I moved to follow Henry. At my Montana high school, teachers guarded bathroom passes like they were the keys to the proverbial kingdom, but Hardwicke didn’t even have passes. Dr. Clark just let me go.
I caught up to Henry just as he reached the bathroom door.
“Can I help you?” he asked without turning around.
I didn’t reply immediately. Henry stood there, perfectly comfortable with the silence, until I broke it. “Thank you,” I said. “For standing up for Vivvie.”
Henry looked distinctly uncomfortable with my thanks. “It is possible,” he admitted, his voice taut, “that I know what it is like to have your family be the featured story on Hardwicke’s gossip circuit.”
If what we suspected was true, if it got out, Henry and Vivvie wouldn’t just be the subject of gossip at Hardwicke. Their families would be front-page news.
“It is also possible,” Henry continued, his back still to me, “that I suspect you might have had something to do with Vivvie’s father’s demotion.”
Henry was connecting the dots—too much, too fast. How? “Not everything is my fault,” I told him.
“Believe it or not, that wasn’t meant as criticism.” Henry turned to face me. “My mother breakfasts at the Roosevelt Hotel.” He waited for those words to register, but they meant nothing to me. “She thought she saw Vivvie there. This morning.”
It took me a moment to read between the lines. If Henry’s mother had seen Vivvie, she’d seen Vivvie
’s bruises.
“I knew something was wrong. At the wake.” Henry’s jaw tightened. “I just didn’t know what.”
He’d seen Vivvie break down. Maybe he’d noticed her absence since.
“I knew something was wrong,” he said again, “and I did nothing. I was so focused on my own grief—”
“Pretty sure that at a wake for a loved one, you’re allowed to be focused on your own grief,” I told him.
I could feel him rejecting that logic. She was a classmate. She’d needed help. He’d missed it. Henry Marquette wasn’t a forgiving person—especially of himself.
“It is possible,” Henry said, his voice still sounding oddly formal, “that I might have misjudged you, Tess.”
He knew Vivvie’s dad was abusive. He thought I’d helped her. He thought I was the reason her father was no longer the president’s doctor.

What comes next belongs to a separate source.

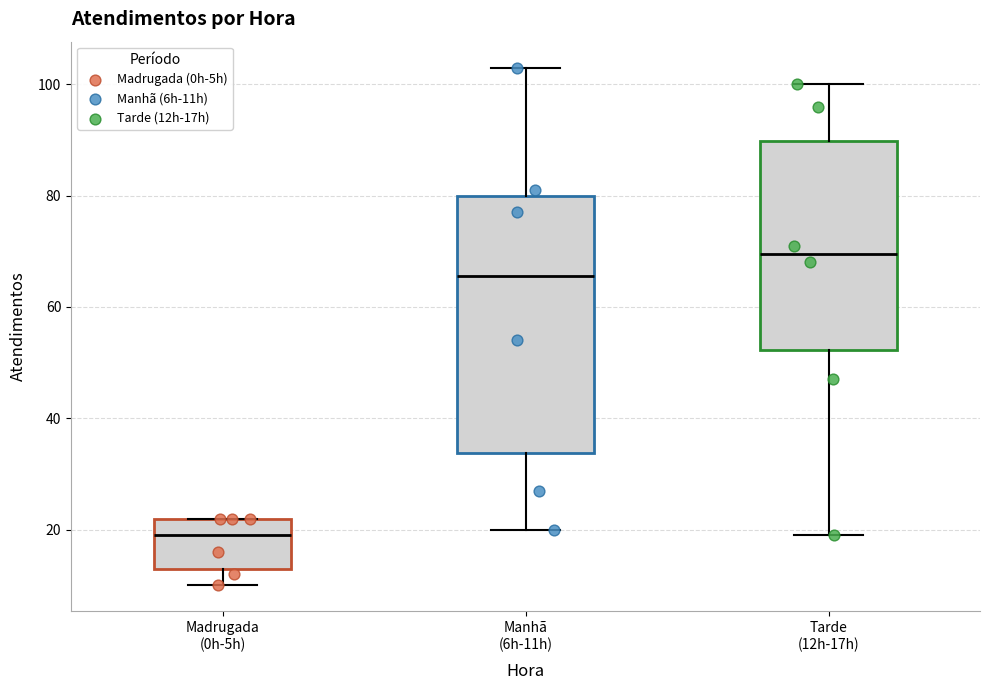

Which box is the tallest, from its lower edge to its upper edge?

Manhã (6h-11h)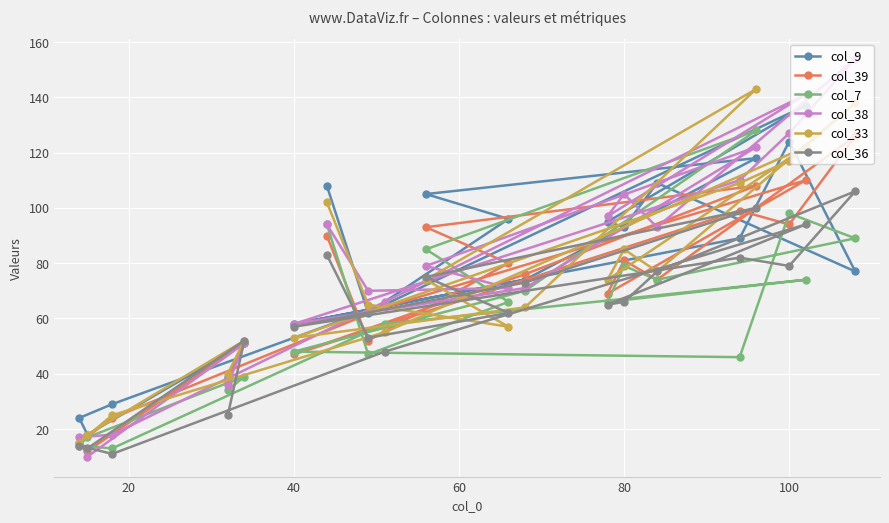

What is the difference between the maximum and second lowest values in the col_39 series?

111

That’s not even the half of it. I couldn’t tell him. It made me angry that I wanted to. It chafed that I cared that he’d misjudged me—and, more than anything, I could feel guilt nipping at my heels, ready to devour me whole for keeping the truth from him, for forcing his best friend to keep it from him.
“It’s possible,” I told him sharply, pushing down the mess of emotions churning in my gut and pulling back from the boy who’d caused them, “that I don’t really care whether you misjudge me or not.”
CHAPTER 33
That night, Ivy left me to my own devices. It was like she thought that by avoiding me, she could somehow make me magically forget everything I already knew about Justice Marquette’s death.
Fat chance of that happening.
Hardwicke was a small school. There were fewer than a hundred kids in my entire grade. I couldn’t turn around without seeing Henry. Vivvie’s empty seat in English class the next morning was just another reminder.
I dredged my way from English to physics and from physics to Speaking of Words, trying not to think about the big questions.
Who did the second number on the disposable cell belong to?
Why hadn’t Ivy gone straight to the president with our suspicions?
“Tess.” The Speaking of Words teacher zeroed in on me within moments of the bell’s ringing. “Do you have something prepared for us?”